In the Cassandra / MongoDB fight here's what you'll find (based on testing I'm personally involved with over the last few days).
Cassandra:
MongoDB:
Honestly, given the configuration time required for our 10s of GBs of data, we went with MongoDB on our end. I can imagine using SimpleDB for "must get these running" cases. But configuring a node to run MongoDB is so ridiculously simple that it may be worth skipping the "SimpleDB" route.
In terms of DAO, there are tons of libraries already for Mongo. The Thrift framework for Cassandra is well supported. You can probably write some simple logic to abstract away connections. But it will be harder to abstract away things more complex than simple CRUD.

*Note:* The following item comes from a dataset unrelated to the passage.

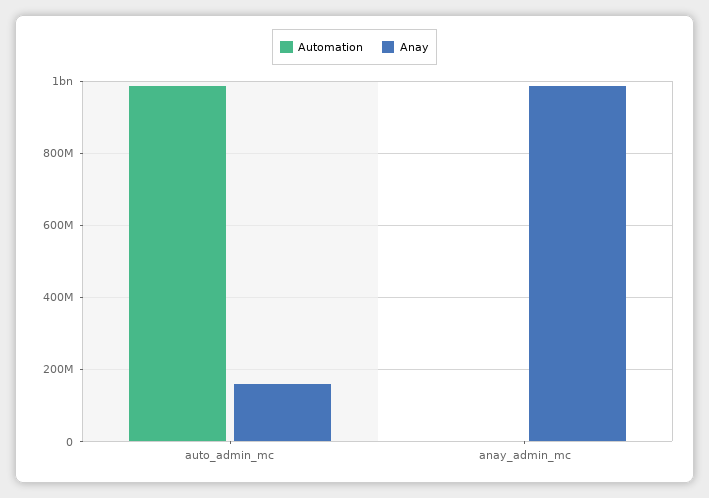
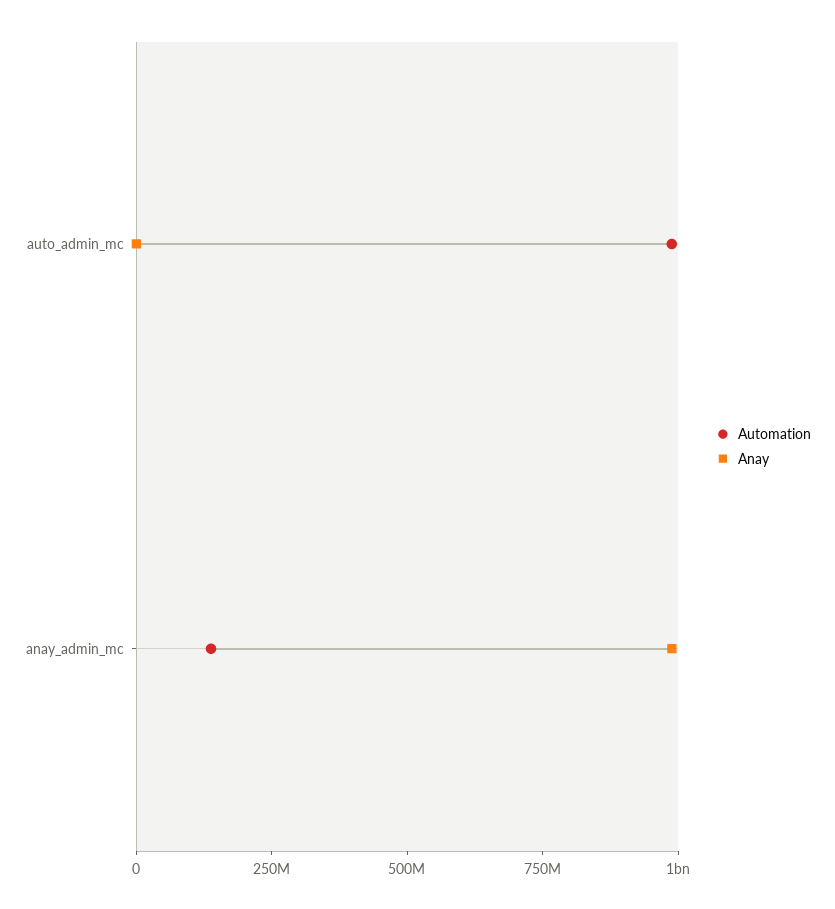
Anay, auto_admin_mc: 160000000 -> 0
Automation, anay_admin_mc: 0 -> 150000000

现在 5 年后,在任何操作系统上设置 Mongo 并不困难。 文档很容易理解,所以我看不到设置蒙戈是一个问题。其他答案解决了可扩展性问题,因此我将尝试从开发人员的角度解决这个问题(每个系统都有哪些限制):
我将使用 S 表示 SimpleDB,使用 M 表示 Mongo。
您应该考虑的最重要的事情之一是 SimpleDB 具有非常基本的查询语言。甚至不支持诸如
group by
、sum
、average
、distinct
以及数据操作之类的基本功能,因此功能并不比 Redis/Memcached 丰富多少。另一方面,Mongo 支持丰富的查询语言。Now 5 years later it is not hard to set up Mongo on any OS. Documentation is easy to follow, so I do not see setting up Mongo as a problem. Other answers addressed the questions of scalability, so I will try to address the question from the point of view of a developer (what limitations each system has):
I will use S for SimpleDB and M for Mongo.

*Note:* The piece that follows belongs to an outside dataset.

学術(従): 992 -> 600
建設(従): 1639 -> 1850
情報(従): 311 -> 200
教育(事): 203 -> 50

One of the most important things you should consider is that SimpleDB has a very rudimentary query language. Even basic things like
group by
,sum
average
,distinct
as well as data manipulation is not supported, so the functionality is not really way richer than Redis/Memcached. On the other hand Mongo support a rich query language.